• Peter Bateman
    270
    The accounts manager at a food waste plant in Leicestershire has been jailed for 13 years on two counts of corporate manslaughter and a breach of H&S law after two employees died in a confined space incident.

    Her husband, the managing director, was jailed for 20 months for breach of H&S law.

    Read the Guardian story here.

    This is certainly an attention-grabbing sentence. Proponents of a corporate manslaughter law mainly advocate it on the grounds of justice rather than in the expectation of prompting improvement.

    Nevertheless, it would be nice to think such a sentence might persuade firms in the UK operating in the same sector to take another look at their H&S practices. Does anyone think it would?
  • Steve H
    308
    This was a particularly egregious case Peter,and you would hope that no New Zealand company was operated in the manner described in the Guardian story, but I would like to see this as a possible option here. It would be one more step on the way for us to change the workplace death/serious harm accident rate in this country.
  • Chris Hyndman
    71
    Unfortunately Corporate Manslaughter is still a very difficult prosecution to bring in the UK due to the problems trying to find a single "controlling mind" in the medium to large companies, so this acting as a deterrent isn't as clear cut as it may seem.

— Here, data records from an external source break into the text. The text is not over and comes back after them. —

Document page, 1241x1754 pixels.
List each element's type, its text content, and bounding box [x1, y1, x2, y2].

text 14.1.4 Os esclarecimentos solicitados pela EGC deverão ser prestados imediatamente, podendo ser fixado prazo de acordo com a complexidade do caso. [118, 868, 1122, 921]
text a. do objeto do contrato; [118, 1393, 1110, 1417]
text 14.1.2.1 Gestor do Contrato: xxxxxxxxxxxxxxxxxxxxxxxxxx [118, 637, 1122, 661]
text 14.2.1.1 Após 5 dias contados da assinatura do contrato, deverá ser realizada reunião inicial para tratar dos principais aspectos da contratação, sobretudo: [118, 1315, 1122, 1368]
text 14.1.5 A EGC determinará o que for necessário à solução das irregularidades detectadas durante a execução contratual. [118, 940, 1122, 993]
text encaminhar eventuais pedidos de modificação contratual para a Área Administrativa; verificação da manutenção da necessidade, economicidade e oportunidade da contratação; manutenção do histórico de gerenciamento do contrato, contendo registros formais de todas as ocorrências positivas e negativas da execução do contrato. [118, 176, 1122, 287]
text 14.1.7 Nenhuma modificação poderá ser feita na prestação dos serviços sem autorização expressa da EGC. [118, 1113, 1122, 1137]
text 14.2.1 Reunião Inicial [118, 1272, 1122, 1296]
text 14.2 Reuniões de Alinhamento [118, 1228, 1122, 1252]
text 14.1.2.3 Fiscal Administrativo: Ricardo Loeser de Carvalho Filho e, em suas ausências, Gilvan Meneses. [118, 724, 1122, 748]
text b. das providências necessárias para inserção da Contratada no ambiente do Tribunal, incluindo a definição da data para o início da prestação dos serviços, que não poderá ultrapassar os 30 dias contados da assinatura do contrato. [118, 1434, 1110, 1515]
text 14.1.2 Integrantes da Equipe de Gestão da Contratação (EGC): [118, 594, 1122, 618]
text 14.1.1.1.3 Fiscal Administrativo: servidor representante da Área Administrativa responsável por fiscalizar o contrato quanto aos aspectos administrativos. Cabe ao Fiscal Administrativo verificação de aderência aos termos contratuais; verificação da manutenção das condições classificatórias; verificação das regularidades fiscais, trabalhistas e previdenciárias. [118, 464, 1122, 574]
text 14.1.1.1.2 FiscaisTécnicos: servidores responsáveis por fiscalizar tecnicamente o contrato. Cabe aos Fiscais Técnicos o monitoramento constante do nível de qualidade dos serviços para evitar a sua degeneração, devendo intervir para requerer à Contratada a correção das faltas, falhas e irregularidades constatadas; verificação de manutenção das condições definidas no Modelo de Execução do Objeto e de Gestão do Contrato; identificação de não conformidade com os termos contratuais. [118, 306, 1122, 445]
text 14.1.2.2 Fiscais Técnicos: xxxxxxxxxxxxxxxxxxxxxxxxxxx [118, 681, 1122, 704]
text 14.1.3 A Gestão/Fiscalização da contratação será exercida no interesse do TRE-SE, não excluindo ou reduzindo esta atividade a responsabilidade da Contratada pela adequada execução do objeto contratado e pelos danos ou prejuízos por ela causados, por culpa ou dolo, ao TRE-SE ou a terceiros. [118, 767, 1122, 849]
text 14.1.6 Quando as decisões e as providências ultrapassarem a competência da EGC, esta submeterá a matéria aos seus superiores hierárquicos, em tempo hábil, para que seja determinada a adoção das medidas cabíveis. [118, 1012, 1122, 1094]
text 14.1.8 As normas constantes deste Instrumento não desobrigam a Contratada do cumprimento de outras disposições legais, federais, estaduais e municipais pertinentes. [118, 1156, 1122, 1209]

    I also think that there are very few deterrents that are effective for bosses who are as morally corrupt as these two. Once you are that far gone there is very little hope for a reversal.
  • Steve H
    308
    I also think that there are very few deterrents that are effective for bosses who are as morally corrupt as these two.Chris Hyndman

    But an effective punishment Chris for egregious wrong doing.
  • Chris Peace
    82
    This was an awful story. Drowning in liquid waste was a ghastly way to die.
    It's worth reading the UK Confined Spaces Regulations 1997 (attached) to see a variation on the hierarchy of control. I'll place it in my teaching alongside the NZ legislation, ISO31000 and Haddon barrier approaches.
    Essentially, the Regulations prohibit entry unless there is no other way of carrying out a task but then explicitly requires an emergency plan.